I really really love the beach at Watch Hill. So, now there's two things I love about Rhode Island! Yay!
posted by kinnakeet at 5:43 AM on April 25, 2013


Is it weird that I find the most remarkable thing about this to be unanimous support from State Senate Republicans, not same-sex marriage itself?

Well, Republicans from other more conservative parts of the country would probably consider these guys to be Democrats for all practical purposes. I guess they are usually fiscally conservative though?
posted by smackfu at 5:50 AM on April 25, 2013


Gordon Fox, the Speaker of the R.I. House of Representatives, has been promising to bring up this bill for several years now. It's personal with him, and he has just said that it will be voted on in the House next week:
http://news.providencejournal.com/breaking-news/2013/04/house-speaker-fox-kaers.html

Pretty cool.

- Parts of the exercise -
(a) In the comment thread, who is named as the Speaker of the R.I. House of Representatives?
(b) From the comment thread, reproduce word for word the passage that begins with the words "posted by kinnakeet" and ends with "same-sex marriage itself?".

- Material shown -
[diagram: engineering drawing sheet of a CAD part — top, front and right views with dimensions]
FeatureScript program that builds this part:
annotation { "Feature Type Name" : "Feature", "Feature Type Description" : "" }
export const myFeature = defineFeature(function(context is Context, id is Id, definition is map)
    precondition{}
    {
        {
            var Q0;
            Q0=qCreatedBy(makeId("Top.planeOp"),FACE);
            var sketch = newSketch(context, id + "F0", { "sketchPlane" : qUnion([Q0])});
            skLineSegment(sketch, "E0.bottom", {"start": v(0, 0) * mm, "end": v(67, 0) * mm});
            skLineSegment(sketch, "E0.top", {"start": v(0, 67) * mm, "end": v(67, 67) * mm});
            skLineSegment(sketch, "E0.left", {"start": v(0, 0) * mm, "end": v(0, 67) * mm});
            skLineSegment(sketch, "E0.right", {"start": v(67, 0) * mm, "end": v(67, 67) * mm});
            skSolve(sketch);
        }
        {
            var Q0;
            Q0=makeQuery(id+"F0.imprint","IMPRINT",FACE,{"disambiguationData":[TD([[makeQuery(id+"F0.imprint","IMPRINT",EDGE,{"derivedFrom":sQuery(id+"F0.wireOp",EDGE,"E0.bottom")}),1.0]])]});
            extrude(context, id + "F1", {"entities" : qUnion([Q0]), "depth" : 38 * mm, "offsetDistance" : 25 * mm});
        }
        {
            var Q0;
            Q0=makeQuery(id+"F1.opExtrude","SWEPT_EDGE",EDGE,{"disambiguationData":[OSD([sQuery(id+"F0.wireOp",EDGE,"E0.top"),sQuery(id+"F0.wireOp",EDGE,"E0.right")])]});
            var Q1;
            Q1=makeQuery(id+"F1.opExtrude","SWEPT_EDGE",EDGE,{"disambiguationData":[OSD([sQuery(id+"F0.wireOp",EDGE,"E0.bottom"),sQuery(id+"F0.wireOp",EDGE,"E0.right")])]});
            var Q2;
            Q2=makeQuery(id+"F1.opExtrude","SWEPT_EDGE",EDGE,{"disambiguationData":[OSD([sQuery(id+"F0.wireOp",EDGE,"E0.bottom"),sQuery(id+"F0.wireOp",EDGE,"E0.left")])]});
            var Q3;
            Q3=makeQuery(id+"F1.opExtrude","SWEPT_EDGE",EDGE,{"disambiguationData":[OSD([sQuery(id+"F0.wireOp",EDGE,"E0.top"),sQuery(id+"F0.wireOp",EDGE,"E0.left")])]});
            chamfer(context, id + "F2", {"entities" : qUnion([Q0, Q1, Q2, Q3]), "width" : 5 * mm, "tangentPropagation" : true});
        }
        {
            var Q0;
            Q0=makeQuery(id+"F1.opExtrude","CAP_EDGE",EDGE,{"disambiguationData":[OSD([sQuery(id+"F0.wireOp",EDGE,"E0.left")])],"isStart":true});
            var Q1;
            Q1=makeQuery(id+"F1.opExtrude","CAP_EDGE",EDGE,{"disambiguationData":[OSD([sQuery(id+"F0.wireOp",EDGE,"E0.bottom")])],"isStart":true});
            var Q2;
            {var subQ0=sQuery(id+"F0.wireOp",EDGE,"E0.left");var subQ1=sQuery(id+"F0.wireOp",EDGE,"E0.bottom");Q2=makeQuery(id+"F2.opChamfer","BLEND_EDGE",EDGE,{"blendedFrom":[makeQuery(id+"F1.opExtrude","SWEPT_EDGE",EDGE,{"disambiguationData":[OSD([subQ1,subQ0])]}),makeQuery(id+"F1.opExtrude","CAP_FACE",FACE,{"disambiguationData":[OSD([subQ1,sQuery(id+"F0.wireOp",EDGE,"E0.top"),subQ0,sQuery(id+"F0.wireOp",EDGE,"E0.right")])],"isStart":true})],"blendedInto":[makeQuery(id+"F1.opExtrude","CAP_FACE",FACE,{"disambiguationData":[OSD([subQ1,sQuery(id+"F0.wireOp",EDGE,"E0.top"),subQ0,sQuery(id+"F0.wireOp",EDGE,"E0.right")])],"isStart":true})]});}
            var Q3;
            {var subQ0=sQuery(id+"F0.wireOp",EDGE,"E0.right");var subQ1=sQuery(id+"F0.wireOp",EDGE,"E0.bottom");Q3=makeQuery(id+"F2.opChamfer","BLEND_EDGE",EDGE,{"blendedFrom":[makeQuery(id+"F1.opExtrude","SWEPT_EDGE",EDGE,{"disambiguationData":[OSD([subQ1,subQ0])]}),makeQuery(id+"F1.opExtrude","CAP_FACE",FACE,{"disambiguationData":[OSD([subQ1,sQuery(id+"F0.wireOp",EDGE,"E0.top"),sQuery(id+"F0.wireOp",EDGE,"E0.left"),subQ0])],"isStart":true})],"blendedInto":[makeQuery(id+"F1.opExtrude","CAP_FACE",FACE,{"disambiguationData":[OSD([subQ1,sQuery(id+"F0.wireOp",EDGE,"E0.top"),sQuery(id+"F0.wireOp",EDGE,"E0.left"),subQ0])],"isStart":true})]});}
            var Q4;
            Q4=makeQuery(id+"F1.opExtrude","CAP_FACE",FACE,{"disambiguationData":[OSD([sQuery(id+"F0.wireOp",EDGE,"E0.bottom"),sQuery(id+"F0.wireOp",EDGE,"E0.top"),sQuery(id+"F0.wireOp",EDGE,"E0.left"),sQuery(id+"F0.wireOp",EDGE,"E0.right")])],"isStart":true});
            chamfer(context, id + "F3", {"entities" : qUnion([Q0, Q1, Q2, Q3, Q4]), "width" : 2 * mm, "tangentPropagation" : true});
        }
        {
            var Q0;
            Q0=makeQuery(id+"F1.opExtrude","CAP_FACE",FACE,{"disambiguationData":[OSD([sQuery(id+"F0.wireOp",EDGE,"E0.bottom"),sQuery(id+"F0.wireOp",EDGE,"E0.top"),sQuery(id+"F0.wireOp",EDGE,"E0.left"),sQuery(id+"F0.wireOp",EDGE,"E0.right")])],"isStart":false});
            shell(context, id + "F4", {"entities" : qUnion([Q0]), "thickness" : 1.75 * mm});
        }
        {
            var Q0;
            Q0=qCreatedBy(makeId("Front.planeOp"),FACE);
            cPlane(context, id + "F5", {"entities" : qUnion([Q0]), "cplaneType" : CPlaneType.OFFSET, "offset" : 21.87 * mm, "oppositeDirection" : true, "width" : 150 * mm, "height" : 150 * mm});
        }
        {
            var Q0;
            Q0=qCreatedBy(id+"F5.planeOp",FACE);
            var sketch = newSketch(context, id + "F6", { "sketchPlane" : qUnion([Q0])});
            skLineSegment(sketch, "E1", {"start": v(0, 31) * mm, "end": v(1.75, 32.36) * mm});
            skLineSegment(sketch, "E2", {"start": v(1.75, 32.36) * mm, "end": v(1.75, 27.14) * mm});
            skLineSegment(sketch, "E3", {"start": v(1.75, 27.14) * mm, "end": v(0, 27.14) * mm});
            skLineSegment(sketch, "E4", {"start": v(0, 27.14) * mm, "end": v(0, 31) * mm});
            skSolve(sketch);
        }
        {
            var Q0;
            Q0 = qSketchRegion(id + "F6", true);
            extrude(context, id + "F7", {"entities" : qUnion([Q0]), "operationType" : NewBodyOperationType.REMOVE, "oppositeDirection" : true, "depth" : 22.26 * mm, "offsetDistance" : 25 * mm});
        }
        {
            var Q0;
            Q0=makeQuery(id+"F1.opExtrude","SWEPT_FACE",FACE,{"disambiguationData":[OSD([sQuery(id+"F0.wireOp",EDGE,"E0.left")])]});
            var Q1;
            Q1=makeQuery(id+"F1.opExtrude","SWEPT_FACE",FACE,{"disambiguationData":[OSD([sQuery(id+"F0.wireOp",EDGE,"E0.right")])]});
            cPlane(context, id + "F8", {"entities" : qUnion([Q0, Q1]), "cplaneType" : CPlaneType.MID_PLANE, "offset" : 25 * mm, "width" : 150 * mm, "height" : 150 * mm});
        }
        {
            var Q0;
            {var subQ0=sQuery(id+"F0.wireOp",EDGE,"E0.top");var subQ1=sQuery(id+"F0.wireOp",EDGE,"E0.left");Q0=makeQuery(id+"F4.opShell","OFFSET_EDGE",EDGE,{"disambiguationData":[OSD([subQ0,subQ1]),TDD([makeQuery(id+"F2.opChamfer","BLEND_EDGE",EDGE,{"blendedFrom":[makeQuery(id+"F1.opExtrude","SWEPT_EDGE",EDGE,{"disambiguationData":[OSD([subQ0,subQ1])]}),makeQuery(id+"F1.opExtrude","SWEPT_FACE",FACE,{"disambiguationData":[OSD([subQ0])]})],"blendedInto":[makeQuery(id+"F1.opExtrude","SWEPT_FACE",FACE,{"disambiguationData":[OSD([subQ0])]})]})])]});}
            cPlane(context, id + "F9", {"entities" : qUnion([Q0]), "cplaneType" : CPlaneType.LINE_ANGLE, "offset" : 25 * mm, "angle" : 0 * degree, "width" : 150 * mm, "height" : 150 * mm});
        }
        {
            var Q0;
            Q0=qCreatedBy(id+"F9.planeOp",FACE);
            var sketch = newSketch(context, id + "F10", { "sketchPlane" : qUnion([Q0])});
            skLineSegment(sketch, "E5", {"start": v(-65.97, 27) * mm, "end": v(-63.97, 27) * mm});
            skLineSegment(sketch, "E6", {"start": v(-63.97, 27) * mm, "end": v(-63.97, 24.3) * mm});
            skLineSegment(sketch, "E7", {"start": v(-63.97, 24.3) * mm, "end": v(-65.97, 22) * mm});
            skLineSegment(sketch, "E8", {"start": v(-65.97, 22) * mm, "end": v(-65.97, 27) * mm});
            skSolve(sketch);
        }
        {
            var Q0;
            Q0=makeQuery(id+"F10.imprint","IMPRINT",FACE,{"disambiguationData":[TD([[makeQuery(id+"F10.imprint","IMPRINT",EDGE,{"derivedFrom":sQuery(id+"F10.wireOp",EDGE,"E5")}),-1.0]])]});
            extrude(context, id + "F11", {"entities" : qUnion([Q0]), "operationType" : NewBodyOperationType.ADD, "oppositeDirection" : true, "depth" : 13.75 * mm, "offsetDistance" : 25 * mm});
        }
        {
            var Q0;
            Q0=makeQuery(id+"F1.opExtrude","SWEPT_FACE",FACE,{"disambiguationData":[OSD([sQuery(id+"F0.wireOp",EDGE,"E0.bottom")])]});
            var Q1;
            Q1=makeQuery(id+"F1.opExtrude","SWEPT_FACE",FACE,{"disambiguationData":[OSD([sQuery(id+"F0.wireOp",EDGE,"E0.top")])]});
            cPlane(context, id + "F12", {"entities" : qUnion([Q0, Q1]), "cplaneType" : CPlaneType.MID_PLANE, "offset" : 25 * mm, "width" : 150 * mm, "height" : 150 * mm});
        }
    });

- Answers for the exercise -
(a) Gordon Fox

(b)
posted by kinnakeet at 5:43 AM on April 25, 2013


Is it weird that I find the most remarkable thing about this to be unanimous support from State Senate Republicans, not same-sex marriage itself?